Ich gab ihr einen Dollar, weil sie so freundlich war, aber sie wollte ihn nicht annehmen. Sie sagte immer nur, ich solle nach Hause gehn und mich ins Bett legen. Ich versuchte, mich mit ihr zu verabreden, sobald sie heute frei hätte, aber davon wollte sie auch nichts wissen. Sie sagte, sie sei ja alt genug, daß sie meine Mutter sein könnte. Ich zeigte ihr meine verdammten grauen Haare und sagte, ich sei zweiundzwanzig - natürlich aus Blödsinn. Sie war aber wirklich nett. Ich zeigte ihr meine verdammte rote Jagdmütze, und die gefiel ihr sehr. Sie sagte, ich müsse die Mütze aber jetzt aufsetzen, weil ich so nasse Haare hätte.
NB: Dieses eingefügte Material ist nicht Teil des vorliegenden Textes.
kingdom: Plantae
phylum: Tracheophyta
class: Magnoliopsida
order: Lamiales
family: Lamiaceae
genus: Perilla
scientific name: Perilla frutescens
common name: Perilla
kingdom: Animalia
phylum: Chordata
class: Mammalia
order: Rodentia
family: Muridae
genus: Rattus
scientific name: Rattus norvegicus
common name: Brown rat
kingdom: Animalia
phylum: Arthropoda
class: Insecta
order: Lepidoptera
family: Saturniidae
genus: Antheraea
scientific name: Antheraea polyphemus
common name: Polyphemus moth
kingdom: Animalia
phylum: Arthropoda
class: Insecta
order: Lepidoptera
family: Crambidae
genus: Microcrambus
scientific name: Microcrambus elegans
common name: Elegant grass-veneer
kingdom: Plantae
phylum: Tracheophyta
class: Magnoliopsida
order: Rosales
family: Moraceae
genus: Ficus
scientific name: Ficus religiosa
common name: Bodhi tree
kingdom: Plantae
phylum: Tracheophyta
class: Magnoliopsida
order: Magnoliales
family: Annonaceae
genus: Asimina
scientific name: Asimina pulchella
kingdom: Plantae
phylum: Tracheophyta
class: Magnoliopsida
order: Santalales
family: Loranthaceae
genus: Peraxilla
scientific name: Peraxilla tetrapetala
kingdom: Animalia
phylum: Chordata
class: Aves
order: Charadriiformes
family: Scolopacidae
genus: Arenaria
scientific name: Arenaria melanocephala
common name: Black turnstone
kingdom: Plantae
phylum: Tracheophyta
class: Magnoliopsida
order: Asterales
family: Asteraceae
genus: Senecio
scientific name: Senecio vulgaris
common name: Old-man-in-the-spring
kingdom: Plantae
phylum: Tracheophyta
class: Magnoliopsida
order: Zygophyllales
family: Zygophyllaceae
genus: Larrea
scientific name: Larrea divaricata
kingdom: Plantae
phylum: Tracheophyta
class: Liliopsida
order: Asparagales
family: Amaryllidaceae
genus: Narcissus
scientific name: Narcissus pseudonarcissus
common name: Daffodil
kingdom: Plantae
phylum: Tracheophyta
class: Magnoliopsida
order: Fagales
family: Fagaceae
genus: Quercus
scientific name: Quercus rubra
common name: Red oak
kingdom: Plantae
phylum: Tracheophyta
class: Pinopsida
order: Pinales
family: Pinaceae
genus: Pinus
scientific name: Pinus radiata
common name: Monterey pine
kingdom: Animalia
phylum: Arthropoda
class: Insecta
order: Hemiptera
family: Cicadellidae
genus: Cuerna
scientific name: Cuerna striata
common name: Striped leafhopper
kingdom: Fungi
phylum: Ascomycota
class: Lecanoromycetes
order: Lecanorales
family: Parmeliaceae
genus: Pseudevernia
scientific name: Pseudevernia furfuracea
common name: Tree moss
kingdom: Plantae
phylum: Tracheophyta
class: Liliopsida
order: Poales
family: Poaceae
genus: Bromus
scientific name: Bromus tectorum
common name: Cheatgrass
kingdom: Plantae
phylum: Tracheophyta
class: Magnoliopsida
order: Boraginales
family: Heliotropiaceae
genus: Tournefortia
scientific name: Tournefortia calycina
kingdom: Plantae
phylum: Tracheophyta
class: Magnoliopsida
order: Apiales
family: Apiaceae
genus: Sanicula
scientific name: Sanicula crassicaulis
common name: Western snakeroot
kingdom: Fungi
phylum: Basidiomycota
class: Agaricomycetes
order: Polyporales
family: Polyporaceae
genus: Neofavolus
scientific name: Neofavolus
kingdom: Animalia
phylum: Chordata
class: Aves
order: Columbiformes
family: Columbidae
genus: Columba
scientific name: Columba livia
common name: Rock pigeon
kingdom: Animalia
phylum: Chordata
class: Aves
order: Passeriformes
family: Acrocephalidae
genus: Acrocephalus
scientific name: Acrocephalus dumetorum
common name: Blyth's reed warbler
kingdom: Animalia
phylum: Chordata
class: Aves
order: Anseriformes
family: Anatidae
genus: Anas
Sie war wirklich anständig.

Draußen war ich nicht mehr so betrunken, aber es war wieder ziemlich kalt geworden, und die Zähne schlugen mir wie toll aufeinander. Ich konnte nichts dagegen tun. Ich ging bis zur Madison Avenue und wartete dort auf einen Omnibus, weil ich fast kein Geld mehr hatte und mit Taxis und so weiter sparen mußte. Aber ich hatte dann doch keine Lust, mich in einen verdammten Omnibus zu setzen. Ich wußte ja auch gar nicht, wohin ich fahren sollte. Deshalb machte ich mich auf den Weg zum Park. Ich wollte zu dem kleinen See gehen und nachsehen, was zum Teufel die Enten machten ob sie überhaupt noch da waren. Ich wußte immer noch nicht, was im Winter aus ihnen wurde. Der Park war nicht weit weg, und es fiel mir nichts ein, wo ich sonst hätte hingehen können - ich wußte ja überhaupt nicht, wo ich schlafen sollte. Ich war gar nicht müde oder so. Nur wahnsinnig deprimiert. Als ich im Park ankam, passierte etwas Schreckliches. Ich ließ Phoebes Schallplatte fallen. Sie zerbrach in hundert Stücke. Sie steckte zwar in einem großen Umschlag, aber sie zerbrach trotzdem. Ich hatte beinah wieder geheult, weil ich das entsetzlich fand, aber dann nahm ich nur die Stücke aus dem Umschlag und steckte sie in meine Manteltasche. Man konnte nichts mehr damit machen, aber ich wollte sie doch nicht einfach wegwerfen. Dann ging ich weiter in den Park hinein. Es war stockdunkel.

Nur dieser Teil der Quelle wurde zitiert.